Work to be completed —
In the records below, find the line with "thumb ip: (103, 161)" and the line with "pinky tip: (125, 126)". Print both exactly, along with every line between them, and no other line.

Dataset entries Start Marker

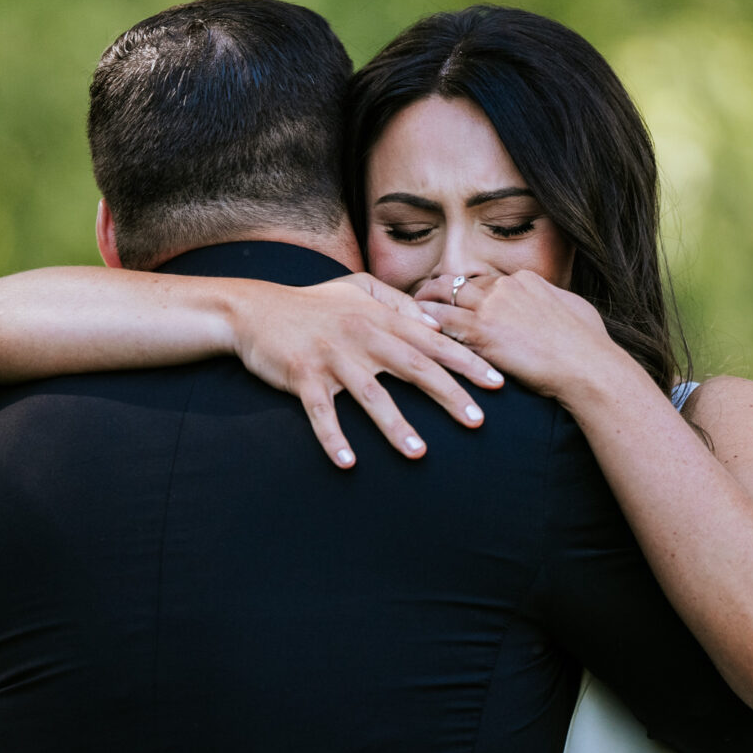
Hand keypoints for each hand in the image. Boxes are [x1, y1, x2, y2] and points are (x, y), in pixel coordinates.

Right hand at [231, 276, 505, 466]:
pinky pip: (321, 412)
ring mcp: (331, 357)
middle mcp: (361, 335)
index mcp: (379, 317)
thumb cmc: (313, 303)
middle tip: (477, 421)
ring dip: (395, 425)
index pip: (433, 340)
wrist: (255, 309)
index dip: (468, 362)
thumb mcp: (357, 289)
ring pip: (370, 395)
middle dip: (448, 395)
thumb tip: (434, 324)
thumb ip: (397, 303)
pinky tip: (348, 463)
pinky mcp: (302, 375)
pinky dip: (333, 438)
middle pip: (413, 367)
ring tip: (419, 453)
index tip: (498, 384)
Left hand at [414, 271, 623, 398]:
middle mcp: (504, 286)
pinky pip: (440, 324)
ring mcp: (491, 307)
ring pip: (441, 297)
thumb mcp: (574, 309)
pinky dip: (422, 325)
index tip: (452, 297)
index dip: (465, 289)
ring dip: (420, 304)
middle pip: (457, 281)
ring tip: (403, 314)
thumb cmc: (589, 345)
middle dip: (434, 288)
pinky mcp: (481, 333)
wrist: (589, 366)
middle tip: (417, 299)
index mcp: (525, 279)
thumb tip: (552, 304)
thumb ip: (553, 301)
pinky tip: (408, 332)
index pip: (483, 279)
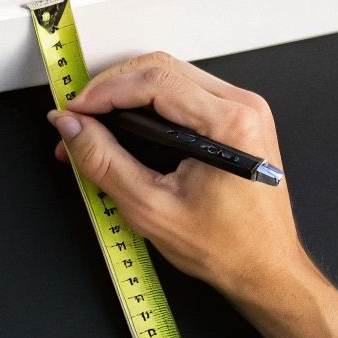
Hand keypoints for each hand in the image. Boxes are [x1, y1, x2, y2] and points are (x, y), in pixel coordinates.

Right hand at [46, 52, 309, 301]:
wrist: (265, 269)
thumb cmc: (227, 247)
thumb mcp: (150, 208)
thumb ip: (103, 161)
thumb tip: (72, 128)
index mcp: (229, 124)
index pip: (153, 82)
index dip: (103, 92)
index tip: (74, 111)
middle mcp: (243, 107)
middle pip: (160, 68)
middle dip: (110, 88)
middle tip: (78, 117)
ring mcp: (243, 109)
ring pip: (170, 76)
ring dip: (127, 94)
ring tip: (95, 125)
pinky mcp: (237, 118)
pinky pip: (184, 92)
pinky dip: (148, 104)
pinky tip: (125, 126)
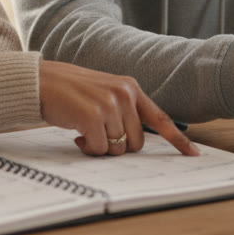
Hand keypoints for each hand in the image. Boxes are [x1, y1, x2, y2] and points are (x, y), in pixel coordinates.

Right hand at [38, 60, 198, 157]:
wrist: (40, 81)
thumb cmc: (70, 91)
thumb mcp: (104, 91)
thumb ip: (124, 108)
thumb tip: (136, 141)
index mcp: (130, 87)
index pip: (161, 118)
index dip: (178, 139)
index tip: (194, 153)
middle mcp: (124, 94)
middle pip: (137, 143)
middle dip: (118, 146)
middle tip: (98, 134)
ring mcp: (109, 105)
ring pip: (118, 149)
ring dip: (100, 147)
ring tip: (85, 130)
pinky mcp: (93, 117)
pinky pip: (99, 149)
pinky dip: (88, 148)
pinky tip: (77, 134)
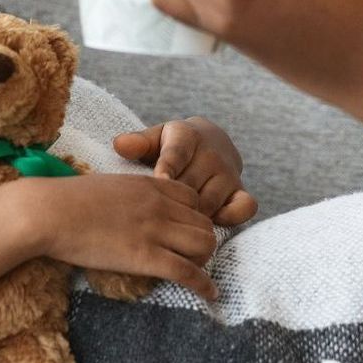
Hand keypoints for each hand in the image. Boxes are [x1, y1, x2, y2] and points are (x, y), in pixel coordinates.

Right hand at [23, 172, 218, 300]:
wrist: (50, 212)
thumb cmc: (69, 199)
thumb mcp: (109, 186)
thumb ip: (130, 194)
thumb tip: (133, 210)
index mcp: (148, 184)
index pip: (194, 198)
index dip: (194, 216)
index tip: (185, 231)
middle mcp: (158, 204)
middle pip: (205, 223)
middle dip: (202, 240)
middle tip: (190, 255)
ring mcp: (153, 229)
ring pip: (204, 245)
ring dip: (204, 260)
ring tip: (195, 272)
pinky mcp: (145, 256)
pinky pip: (187, 272)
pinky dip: (203, 285)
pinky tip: (209, 294)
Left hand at [114, 118, 257, 225]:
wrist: (208, 142)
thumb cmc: (170, 146)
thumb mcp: (154, 139)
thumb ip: (137, 143)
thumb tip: (119, 145)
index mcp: (186, 136)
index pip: (176, 155)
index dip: (166, 170)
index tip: (157, 184)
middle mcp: (212, 154)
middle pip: (190, 186)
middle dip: (171, 204)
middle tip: (152, 219)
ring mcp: (229, 173)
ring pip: (210, 203)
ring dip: (191, 217)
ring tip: (171, 227)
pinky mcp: (242, 191)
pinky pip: (242, 209)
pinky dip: (228, 219)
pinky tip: (206, 226)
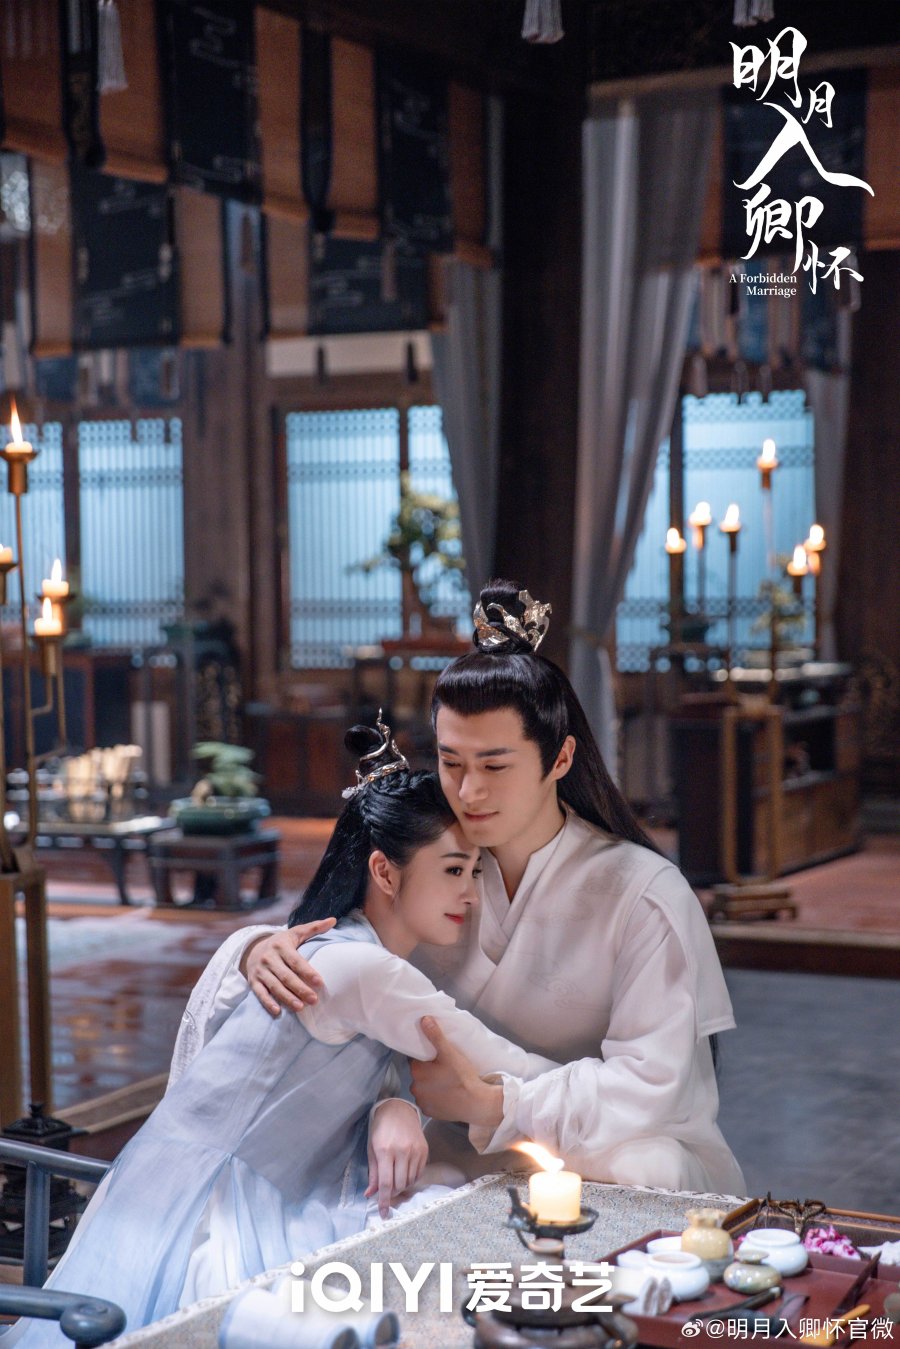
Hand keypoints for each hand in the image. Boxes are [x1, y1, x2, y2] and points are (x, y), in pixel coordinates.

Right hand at [242, 920, 335, 1016]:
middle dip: (300, 989)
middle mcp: (269, 958)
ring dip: (287, 998)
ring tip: (301, 1008)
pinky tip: (278, 1011)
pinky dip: (268, 1003)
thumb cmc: (281, 942)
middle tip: (314, 1000)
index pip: (296, 961)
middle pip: (286, 976)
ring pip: (274, 986)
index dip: (307, 972)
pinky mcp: (253, 982)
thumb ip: (314, 928)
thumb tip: (333, 920)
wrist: (252, 949)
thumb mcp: (295, 933)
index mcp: (281, 946)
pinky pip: (260, 994)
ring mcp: (260, 971)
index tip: (320, 982)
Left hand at [365, 1099, 428, 1218]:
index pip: (385, 1183)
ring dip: (402, 1186)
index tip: (383, 1213)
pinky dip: (411, 1178)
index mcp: (384, 1151)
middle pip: (399, 1185)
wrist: (398, 1110)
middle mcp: (401, 1151)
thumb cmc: (381, 1129)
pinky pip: (418, 1173)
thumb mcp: (372, 1149)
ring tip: (395, 1178)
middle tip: (387, 1190)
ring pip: (409, 1181)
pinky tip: (405, 1172)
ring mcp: (415, 1151)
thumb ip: (373, 1173)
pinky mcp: (424, 1150)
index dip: (383, 1201)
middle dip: (392, 1192)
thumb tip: (370, 1194)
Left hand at [410, 1018, 503, 1129]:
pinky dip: (435, 1098)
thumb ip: (435, 1036)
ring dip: (431, 1085)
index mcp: (417, 1072)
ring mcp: (422, 1102)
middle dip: (428, 1071)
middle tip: (445, 1069)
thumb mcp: (449, 1053)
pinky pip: (429, 1101)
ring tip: (447, 1082)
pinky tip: (447, 1094)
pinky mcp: (429, 1113)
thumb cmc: (462, 1077)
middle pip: (419, 1074)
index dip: (426, 1058)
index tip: (437, 1058)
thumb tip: (424, 1019)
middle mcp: (415, 1088)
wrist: (476, 1103)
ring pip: (424, 1088)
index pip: (415, 1060)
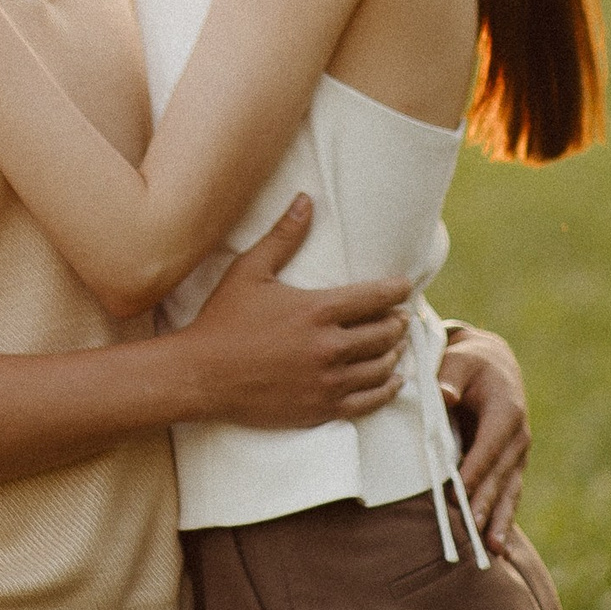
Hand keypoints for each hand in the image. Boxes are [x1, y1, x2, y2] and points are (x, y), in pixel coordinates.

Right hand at [181, 200, 409, 430]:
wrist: (204, 375)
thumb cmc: (224, 319)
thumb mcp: (250, 270)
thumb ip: (283, 236)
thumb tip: (306, 201)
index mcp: (316, 309)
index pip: (372, 297)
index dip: (395, 290)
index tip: (406, 286)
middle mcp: (329, 346)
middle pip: (382, 333)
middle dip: (396, 322)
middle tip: (402, 316)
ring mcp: (328, 381)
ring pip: (380, 367)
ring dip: (394, 353)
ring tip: (397, 345)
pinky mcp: (323, 408)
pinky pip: (369, 401)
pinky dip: (387, 389)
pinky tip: (394, 381)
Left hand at [437, 324, 529, 555]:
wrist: (494, 364)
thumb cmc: (469, 362)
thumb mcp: (460, 360)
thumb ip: (451, 376)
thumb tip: (444, 395)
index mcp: (506, 411)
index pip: (488, 446)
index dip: (475, 470)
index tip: (459, 492)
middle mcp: (518, 437)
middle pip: (499, 476)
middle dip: (485, 504)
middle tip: (472, 531)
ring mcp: (518, 454)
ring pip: (509, 492)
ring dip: (500, 520)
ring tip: (493, 550)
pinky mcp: (512, 465)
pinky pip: (508, 495)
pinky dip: (503, 518)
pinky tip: (496, 545)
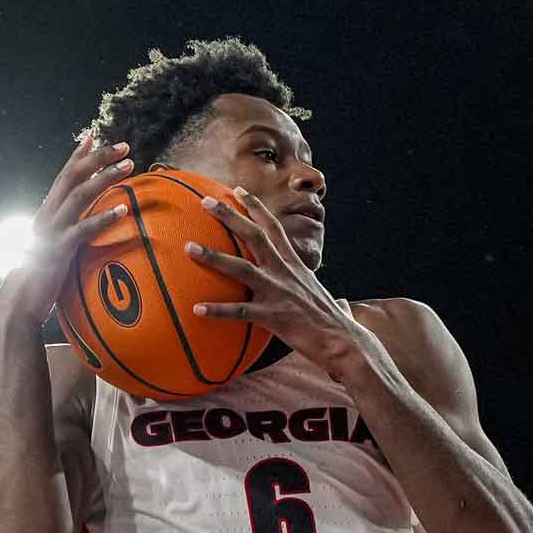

Dataset entries End Marker

Finished task —
thumb ip: (103, 161)
thumb tip: (72, 128)
index mcp: (229, 124)
index pip: (153, 82)
index dip: (103, 92)
index tip: (74, 111)
middle mcp: (243, 107)
middle pip: (160, 68)
middle dip: (110, 88)
middle tip: (78, 117)
ring mcp: (243, 109)
ring pip: (170, 76)
ring dip: (127, 94)
ring tip: (95, 125)
pinky mcp: (237, 118)
pinky pip: (184, 92)
pinky dip: (148, 104)
pinky tip: (125, 126)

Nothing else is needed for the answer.